As TechNet, which represents companies like Google, Microsoft, Facebook, Apple and many others, brings in leading executives, they will be sure to push members of Congress on one of their pet issues – comprehensive patent reform.  While members will get an earful on the issue from the tech behemoths today, it’s the small businesses and individual inventors they should be listening to on the issue.   Unfortunately, we don’t have the same lobbying power, big name CEO’s or campaign contributions to match them.

{mosads}What we do have, though, is the facts.  And the fact is small businesses are leading the nation in innovating and creating new ideas, which lead to jobs and growth.  According to the Small Business Administration, “Of high patenting firms (15 or more in a four‐year period), small businesses produced 16 times more patents per employee than large patenting firms.”

In a departure from corporate policies of twenty years ago, many of the nation’s leading companies now have open innovation programs where they allow individual inventors to submit ideas.  In the past, I have worked for a few large companies in the consumer package goods area and I now patent ideas on speculation for their consideration. The proposed legislation includes provisions for “loser pays” that could make the much smaller independent inventor responsible for a much larger corporation’s legal fees. The result of this will be a dramatic shift in the game rules that I and others who submit their ideas operate under as cost effective ways to protect a patent in court will be virtually eliminated.

To innovative small businesses, patents are often the lifeblood of our creativity and our survival.  The certainty, spelled out in the U.S. Constitution, that our ideas are our property and that we have the right to profit from them and protect them, is what gives entrepreneurs the confidence to take the risks to bring new inventions to market.  As inventors try to raise capital and find investors, the first question we are often asked is what patents we have and what our patent strategy is.

A wrongheaded patent reform bill – like the Innovation Act – that makes it harder for us to defend our patents will be devastating to small inventors and to the larger economy.  As the Small Business Technology Council recently wrote on the legislation, “For small business, patents will become mostly unenforceable due to the proposed much higher upfront cost of litigation, thus making small business patents significantly less valuable. Loss of patent value constricts new company formation, chilling new investments, and choking job formation.”

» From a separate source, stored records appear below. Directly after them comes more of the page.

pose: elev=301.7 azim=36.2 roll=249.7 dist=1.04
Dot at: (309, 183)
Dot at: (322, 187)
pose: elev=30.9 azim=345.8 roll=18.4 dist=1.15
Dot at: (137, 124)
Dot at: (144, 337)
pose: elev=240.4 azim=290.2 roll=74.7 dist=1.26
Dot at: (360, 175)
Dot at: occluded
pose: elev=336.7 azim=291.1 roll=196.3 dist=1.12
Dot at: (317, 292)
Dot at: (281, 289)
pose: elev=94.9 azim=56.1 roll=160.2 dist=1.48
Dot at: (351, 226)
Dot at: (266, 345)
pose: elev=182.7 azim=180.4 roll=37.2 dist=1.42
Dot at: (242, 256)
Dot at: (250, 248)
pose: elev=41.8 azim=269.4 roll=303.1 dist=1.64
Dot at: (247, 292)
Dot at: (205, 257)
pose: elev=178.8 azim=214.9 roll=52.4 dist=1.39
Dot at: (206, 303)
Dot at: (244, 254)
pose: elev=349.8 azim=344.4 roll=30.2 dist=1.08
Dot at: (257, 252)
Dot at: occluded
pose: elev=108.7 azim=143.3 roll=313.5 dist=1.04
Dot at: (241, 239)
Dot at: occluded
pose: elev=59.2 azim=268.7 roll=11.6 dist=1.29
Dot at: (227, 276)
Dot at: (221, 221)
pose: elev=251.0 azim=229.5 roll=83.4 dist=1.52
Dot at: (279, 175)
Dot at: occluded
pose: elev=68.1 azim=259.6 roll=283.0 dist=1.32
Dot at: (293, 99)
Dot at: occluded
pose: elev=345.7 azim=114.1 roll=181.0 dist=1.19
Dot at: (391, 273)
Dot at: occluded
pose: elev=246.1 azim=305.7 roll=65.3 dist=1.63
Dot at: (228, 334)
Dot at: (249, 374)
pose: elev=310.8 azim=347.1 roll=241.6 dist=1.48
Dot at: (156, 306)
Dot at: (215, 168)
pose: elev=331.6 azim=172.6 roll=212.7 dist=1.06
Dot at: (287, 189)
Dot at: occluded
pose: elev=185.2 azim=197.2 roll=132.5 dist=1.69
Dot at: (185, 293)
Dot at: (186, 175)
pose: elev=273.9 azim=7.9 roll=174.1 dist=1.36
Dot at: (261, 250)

For the large companies lobbying Capitol Hill today, these changes will likely be very beneficial.  Driving down the cost they pay of using other people’s technology will be a windfall.  That is why they are pulling out all the stops to make their voices heard.  Ultimately, any unintended consequences for them can be dealt with given the size of their bank accounts and armies of lawyers and finance departments.  For the individual entrepreneur or the small business person, that is not the case.  The unintended (or perhaps intended) consequence to us means fewer employees, bankruptcy or products and ideas that never see the light of day.

Certainly, there is room for some targeted and common sense reform.  As Sen. David Vitter (R-La.), chairman of the Small Business Committee said at a recent hearing, “I fully support bringing the patent discussion forward to address specific, targeted legislative fixes……it would be similarly disturbing if we uprooted a major portion of the us economy to address harmful behavior from a few bad actors.”  We must avoid rushing into a giant reform that undermines our current patent protections is not the right path to take.

As members hear from the big CEO’s who have flown in today, they should not be focused on the impact on big businesses, but instead think about the garage inventors and the small businesses in their states and districts who would be harmed by a reform that undermines our patent system.   As we think about America’s innovation culture as the envy of the world, let’s remember them and ensure that we do no harm.

Lyon of Minnetonka, Minnesota is an independent inventor specializing in consumer packaging function and design.